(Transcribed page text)
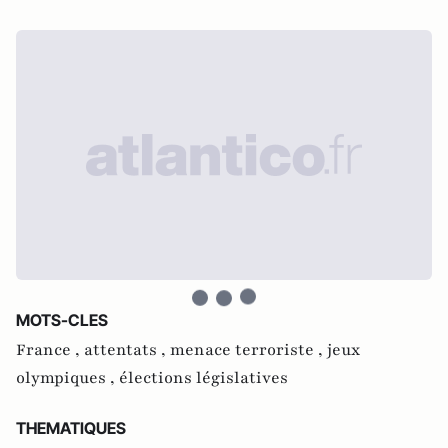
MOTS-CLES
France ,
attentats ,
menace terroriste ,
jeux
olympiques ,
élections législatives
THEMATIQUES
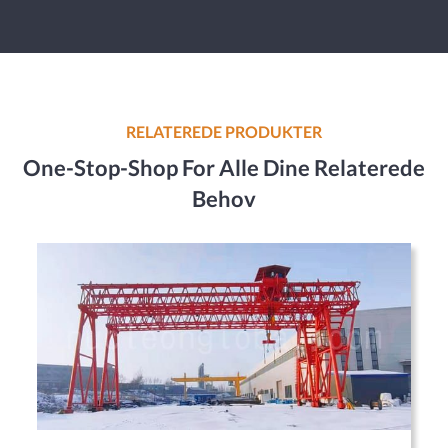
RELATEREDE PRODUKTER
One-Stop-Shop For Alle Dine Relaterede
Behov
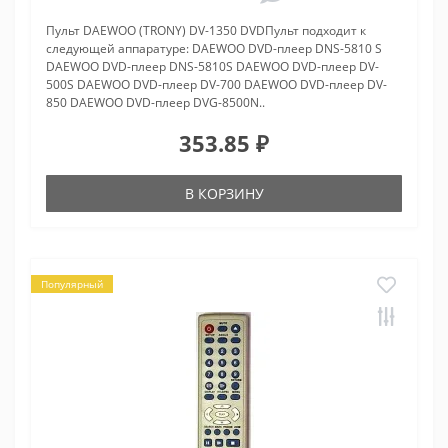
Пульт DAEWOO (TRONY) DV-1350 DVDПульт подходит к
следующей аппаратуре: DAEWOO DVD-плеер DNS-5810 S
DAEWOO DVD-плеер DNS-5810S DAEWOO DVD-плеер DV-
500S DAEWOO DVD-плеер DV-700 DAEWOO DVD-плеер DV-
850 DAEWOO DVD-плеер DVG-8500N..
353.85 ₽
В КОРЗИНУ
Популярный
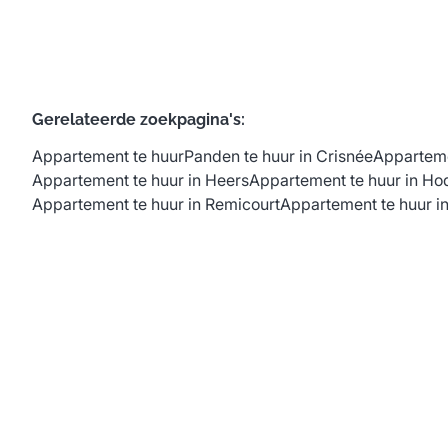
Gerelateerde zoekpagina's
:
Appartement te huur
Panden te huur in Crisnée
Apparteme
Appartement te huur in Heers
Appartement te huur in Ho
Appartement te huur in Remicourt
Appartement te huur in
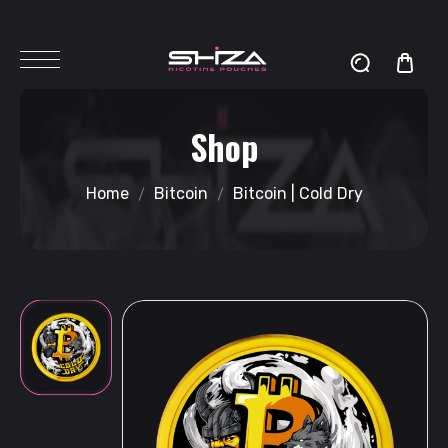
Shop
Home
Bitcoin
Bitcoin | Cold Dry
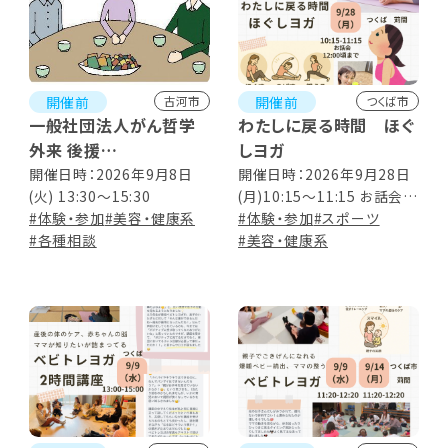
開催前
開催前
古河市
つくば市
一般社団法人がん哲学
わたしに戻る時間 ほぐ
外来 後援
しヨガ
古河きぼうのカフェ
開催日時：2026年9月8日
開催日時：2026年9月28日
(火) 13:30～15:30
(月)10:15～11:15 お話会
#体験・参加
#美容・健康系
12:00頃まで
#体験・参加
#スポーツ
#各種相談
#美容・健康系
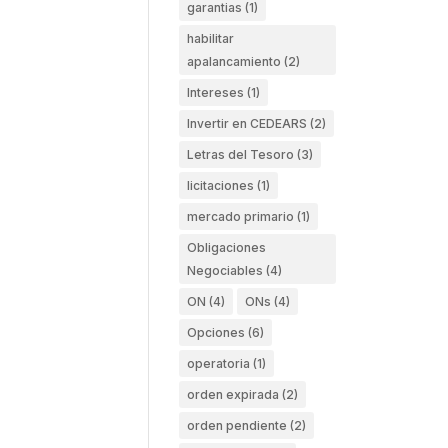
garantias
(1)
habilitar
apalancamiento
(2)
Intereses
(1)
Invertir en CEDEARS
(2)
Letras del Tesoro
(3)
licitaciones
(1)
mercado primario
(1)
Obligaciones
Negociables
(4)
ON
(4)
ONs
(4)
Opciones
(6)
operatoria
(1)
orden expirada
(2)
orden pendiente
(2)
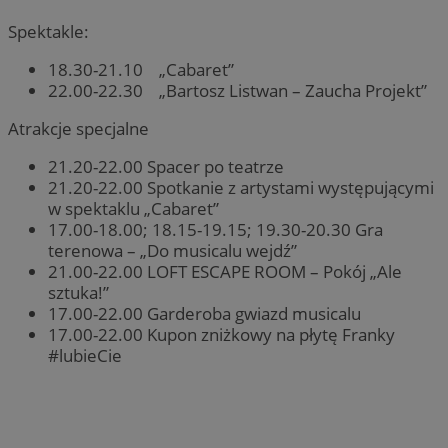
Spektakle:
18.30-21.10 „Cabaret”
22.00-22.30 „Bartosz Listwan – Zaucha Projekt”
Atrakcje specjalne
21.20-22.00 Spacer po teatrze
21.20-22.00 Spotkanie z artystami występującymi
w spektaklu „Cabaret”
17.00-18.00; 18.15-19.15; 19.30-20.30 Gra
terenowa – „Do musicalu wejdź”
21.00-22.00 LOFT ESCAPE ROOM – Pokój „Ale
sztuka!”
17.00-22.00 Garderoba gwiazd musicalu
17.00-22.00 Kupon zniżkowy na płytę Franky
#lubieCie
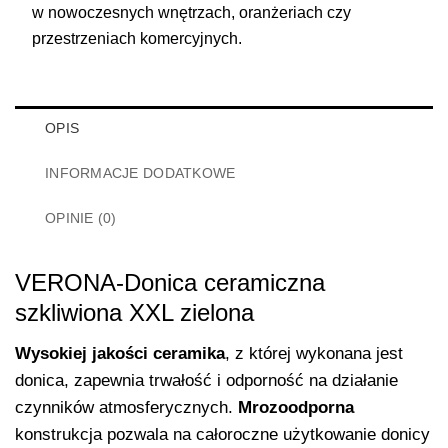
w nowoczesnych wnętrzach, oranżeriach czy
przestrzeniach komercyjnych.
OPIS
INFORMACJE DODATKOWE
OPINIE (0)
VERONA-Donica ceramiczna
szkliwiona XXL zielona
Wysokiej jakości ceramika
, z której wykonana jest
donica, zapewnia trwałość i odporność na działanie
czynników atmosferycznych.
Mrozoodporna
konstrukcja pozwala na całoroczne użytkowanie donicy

* * *

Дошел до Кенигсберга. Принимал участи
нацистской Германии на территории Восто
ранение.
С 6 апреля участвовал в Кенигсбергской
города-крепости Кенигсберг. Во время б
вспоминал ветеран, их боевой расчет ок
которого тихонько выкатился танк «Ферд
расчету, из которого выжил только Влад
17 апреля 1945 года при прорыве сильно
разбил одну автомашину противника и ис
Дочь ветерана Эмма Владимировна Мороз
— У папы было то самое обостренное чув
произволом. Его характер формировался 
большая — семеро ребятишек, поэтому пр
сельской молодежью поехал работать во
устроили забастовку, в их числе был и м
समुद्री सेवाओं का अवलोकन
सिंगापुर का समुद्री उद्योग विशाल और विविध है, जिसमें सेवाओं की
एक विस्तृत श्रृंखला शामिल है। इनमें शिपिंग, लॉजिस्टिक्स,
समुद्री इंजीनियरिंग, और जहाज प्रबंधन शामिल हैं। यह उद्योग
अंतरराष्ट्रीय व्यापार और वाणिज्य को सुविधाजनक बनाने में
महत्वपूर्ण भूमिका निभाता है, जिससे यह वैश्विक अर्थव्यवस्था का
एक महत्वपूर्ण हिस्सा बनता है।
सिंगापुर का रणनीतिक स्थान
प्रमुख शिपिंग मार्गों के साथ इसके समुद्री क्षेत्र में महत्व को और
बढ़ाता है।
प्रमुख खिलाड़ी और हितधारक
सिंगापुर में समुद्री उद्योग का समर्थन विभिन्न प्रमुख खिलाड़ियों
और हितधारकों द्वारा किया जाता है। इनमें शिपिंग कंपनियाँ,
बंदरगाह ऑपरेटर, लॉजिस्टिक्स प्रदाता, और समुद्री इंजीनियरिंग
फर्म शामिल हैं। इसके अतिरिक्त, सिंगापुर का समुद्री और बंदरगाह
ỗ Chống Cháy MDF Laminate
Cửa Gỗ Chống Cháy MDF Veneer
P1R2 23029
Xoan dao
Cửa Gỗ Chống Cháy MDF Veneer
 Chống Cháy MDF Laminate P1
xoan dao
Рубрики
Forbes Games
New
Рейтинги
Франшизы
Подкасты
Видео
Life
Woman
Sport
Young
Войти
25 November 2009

* * *

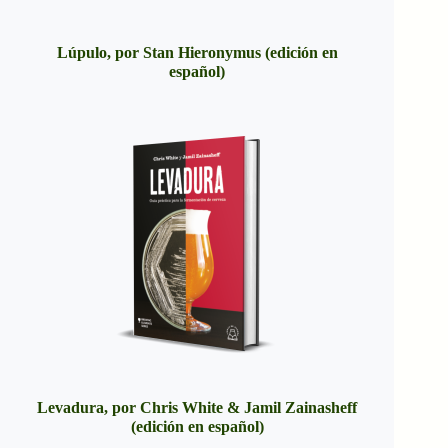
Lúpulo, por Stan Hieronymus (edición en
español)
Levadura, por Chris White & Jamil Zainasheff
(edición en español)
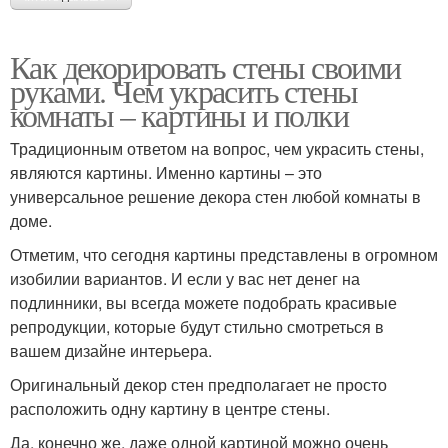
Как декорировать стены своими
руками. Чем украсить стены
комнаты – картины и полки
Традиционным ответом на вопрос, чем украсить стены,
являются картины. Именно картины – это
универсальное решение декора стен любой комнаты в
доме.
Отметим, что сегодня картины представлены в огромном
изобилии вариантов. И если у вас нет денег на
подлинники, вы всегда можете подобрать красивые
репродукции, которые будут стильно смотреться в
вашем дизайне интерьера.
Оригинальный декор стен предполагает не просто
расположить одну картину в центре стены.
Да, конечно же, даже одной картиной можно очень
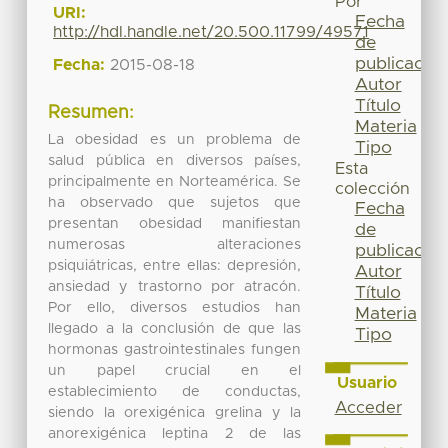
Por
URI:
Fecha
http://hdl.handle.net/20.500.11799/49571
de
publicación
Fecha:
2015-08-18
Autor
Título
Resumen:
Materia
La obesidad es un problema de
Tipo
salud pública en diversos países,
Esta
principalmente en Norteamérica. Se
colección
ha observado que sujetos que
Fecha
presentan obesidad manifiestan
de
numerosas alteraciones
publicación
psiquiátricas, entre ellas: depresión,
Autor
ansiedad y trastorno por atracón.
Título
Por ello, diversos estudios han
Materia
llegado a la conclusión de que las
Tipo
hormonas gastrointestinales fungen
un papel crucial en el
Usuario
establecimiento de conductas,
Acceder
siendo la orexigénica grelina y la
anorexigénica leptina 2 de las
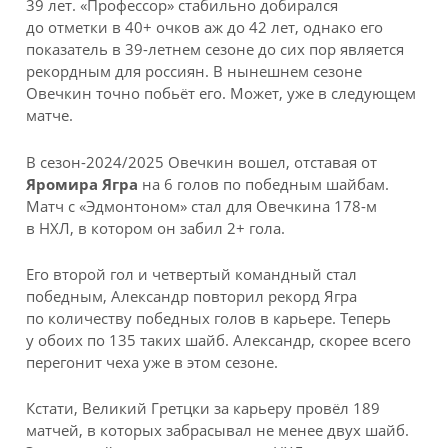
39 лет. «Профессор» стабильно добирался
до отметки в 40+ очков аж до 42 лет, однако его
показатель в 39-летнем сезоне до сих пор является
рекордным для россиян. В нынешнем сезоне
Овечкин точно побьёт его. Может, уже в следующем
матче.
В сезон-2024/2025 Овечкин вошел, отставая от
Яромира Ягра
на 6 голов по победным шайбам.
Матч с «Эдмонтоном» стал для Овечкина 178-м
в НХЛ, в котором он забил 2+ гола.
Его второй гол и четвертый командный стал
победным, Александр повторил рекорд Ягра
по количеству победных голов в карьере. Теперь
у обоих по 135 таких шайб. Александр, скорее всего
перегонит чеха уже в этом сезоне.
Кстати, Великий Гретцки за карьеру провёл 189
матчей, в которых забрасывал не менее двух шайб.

__About this exercise__. Repeat the stretch of the records from the line containing "w nowoczesnych wnętrzach, oranżeriach czy" through the line containing "konstrukcja pozwala na", word for word.

__Exercise output__.
w nowoczesnych wnętrzach, oranżeriach czy
przestrzeniach komercyjnych.
OPIS
INFORMACJE DODATKOWE
OPINIE (0)
VERONA-Donica ceramiczna
szkliwiona XXL zielona
Wysokiej jakości ceramika
, z której wykonana jest
donica, zapewnia trwałość i odporność na działanie
czynników atmosferycznych.
Mrozoodporna
konstrukcja pozwala na całoroczne użytkowanie donicy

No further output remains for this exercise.